Below are some records; output exactly the lines from the line with "Trang(3): 9 -> 9.44" to the line with "Trúc: 8.5 -> 7", both ends kept, and nothing more.

## [Listed entries]
━━━━━━━━━━

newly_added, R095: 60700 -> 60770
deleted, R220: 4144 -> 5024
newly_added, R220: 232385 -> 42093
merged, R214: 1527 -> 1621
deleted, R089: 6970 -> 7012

━━━━━━━━━━

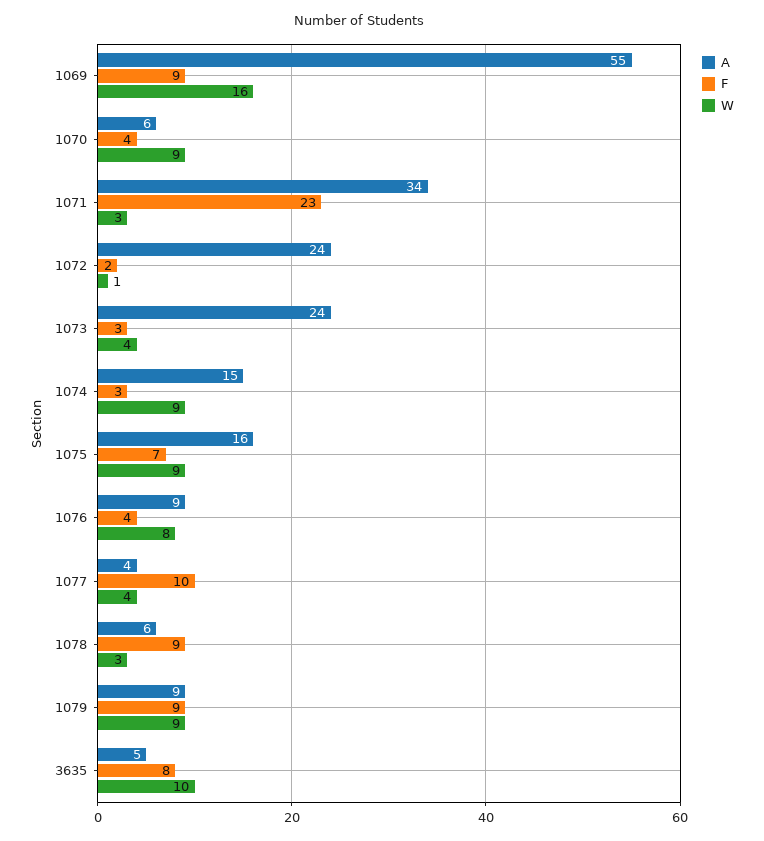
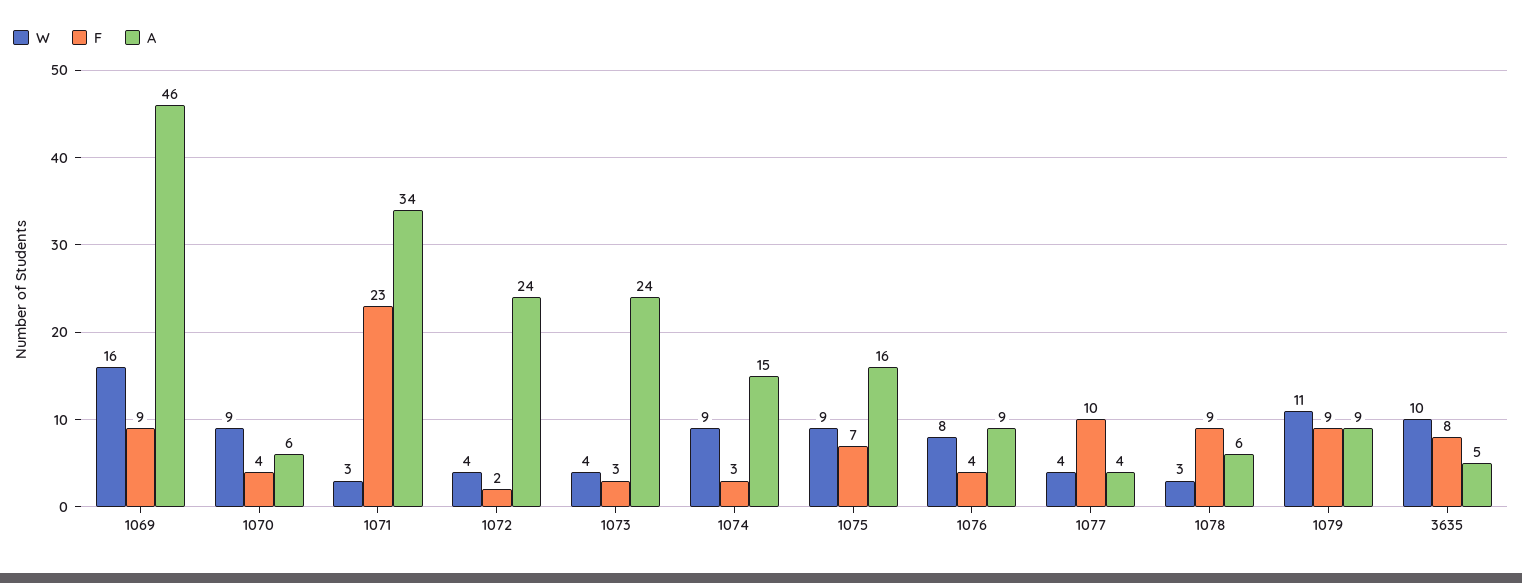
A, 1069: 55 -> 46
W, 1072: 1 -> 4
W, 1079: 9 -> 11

━━━━━━━━━━

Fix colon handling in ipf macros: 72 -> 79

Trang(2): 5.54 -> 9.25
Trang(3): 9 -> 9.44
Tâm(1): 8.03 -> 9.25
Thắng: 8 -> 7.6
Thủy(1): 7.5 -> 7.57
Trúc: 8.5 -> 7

━━━━━━━━━━

## [Exercise result]
Trang(3): 9 -> 9.44
Tâm(1): 8.03 -> 9.25
Thắng: 8 -> 7.6
Thủy(1): 7.5 -> 7.57
Trúc: 8.5 -> 7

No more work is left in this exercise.